Le grand public comprend qu’il est ciblé et observé. Ce constat est fait par le gouvernement et par les citoyens, et il pose le problème légitime du respect de la vie privée. Le paradoxe, les données sont utilisées pour du marketing qui finance l’ensemble de l’écosystème

Tout le monde veut protéger sa vie privée, mais personne ne veut payer les contenus et les plateformes. Personne ne renonce à son compte Facebook, ou à rechercher de l’information en utilisant Google par exemple, ce qui montre bien le fait que les citoyens ont en réalité déjà fait leur choix : l’espace de liberté offert par Internet et ses plateformes numériques est supérieur à la protection de leur vie privé.

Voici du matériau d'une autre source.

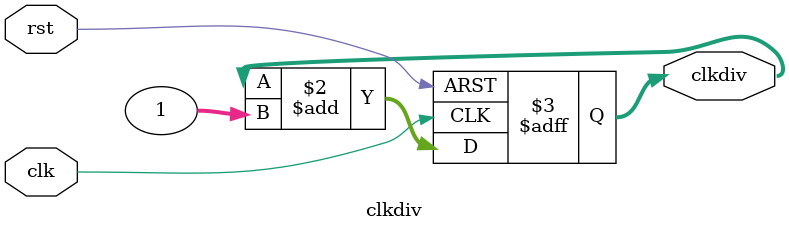
<source format=v>
`timescale 1ns / 1ps
module clkdiv(input clk,
			input rst,
			output reg [31:0] clkdiv
    );
	always @(posedge clk or posedge rst)
	begin
		if (rst) clkdiv<=0;
		else clkdiv<=clkdiv+1;
	end
endmodule

</source>
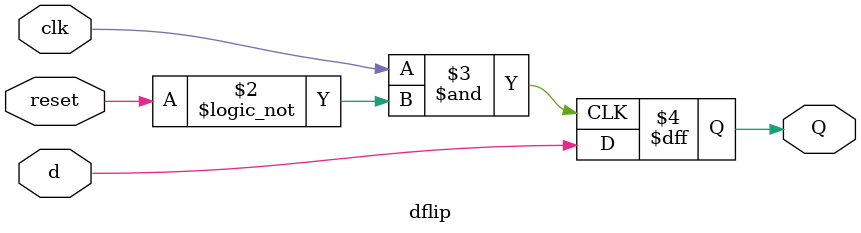
<source format=v>
`timescale 1ns / 1ps


module dflip(d,clk,reset,Q);
input d,clk,reset;
output reg Q;

always@(posedge clk & !reset)
    Q<=d;

endmodule
</source>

La règlementation européenne RGPD qui entrera en vigueur l’année prochaine a pourtant pour objectif de règlementer la protection des données ?

La prise en compte de la logique de régulation des données par le gouvernement est essentielle. Il est indispensable de légiférer la collecte des données mais le RGPD est trop contraignant. Surtout, cette réglementation n’est pas adaptée aux évolutions technologiques. En effet, elle s’attaque aux cookies alors que les entreprises reconnaissent désormais les ID, qui permettent de cibler directement les utilisateurs sur leur téléphone, leur ordinateur, leur tablette. Et ce n’est que le début : l’intelligence artificielle va permettre de reconnaître les individus par des moyens de moins en moins détectables.

Cette stratégie va contraindre les petits acteurs qui dépendent des cookies et faciliter les pratiques des GAFA qui ont déjà dépassé le paradigme des cookies.

En résumé, ceux qui ont les technologies les plus puissantes pourront se développer. A savoir les entreprises américaines et chinoises. Un comble pour une réglementation européenne.

Quelles sont alors les solutions ?

La question est de savoir comment protéger le citoyen sans favoriser les GAFA ? Nous pouvons nier la réalité, ou l’accepter et donc mettre autour de la table les bonnes personnes, notamment les GAFA, mais aussi les publicitaires, marketeurs, annonceurs et éditeurs européens, et définir ensemble les règles de bonne gouvernance.

Les GAFA ont un talon d’Achille : leur business model repose sur la publicité et le marketing. Donc s’il y a soudain un retournement de la population qui arrêterait subitement de les utiliser, ce serait terminé pour eux. Google par exemple ne vit que de l’argent des annonceurs, donc s’il n’y a plus d’utilisateurs, Google tombe.

Aujourd’hui, la force de la data est de rendre les publicités plus efficaces. Le problème est que les groupes européens se disent qu’ils n’arriveront jamais à la cheville de Google. Je voudrais donc continuer à faire de la publicité ciblée, car c’est tout simplement mieux que de recevoir des publicités qui ne seraient pas adaptées à nos goûts, à nos es centres d’intérêt.

Qwant par exemple surfe sur le RGPD et la protection des données. Mais je ne vois pas de raz-de-marée vers ce moteur de recherche. De la même manière la question de leur modèle économique se pose. Mon rêve est que la commission européenne mettent les lobbys un peu de côté, écoutent les citoyens européens d’un côté, les annonceurs, les éditeurs européens et les agences conseil proposer une régulation viable. La coopération et la synthèse est le prix de notre liberté.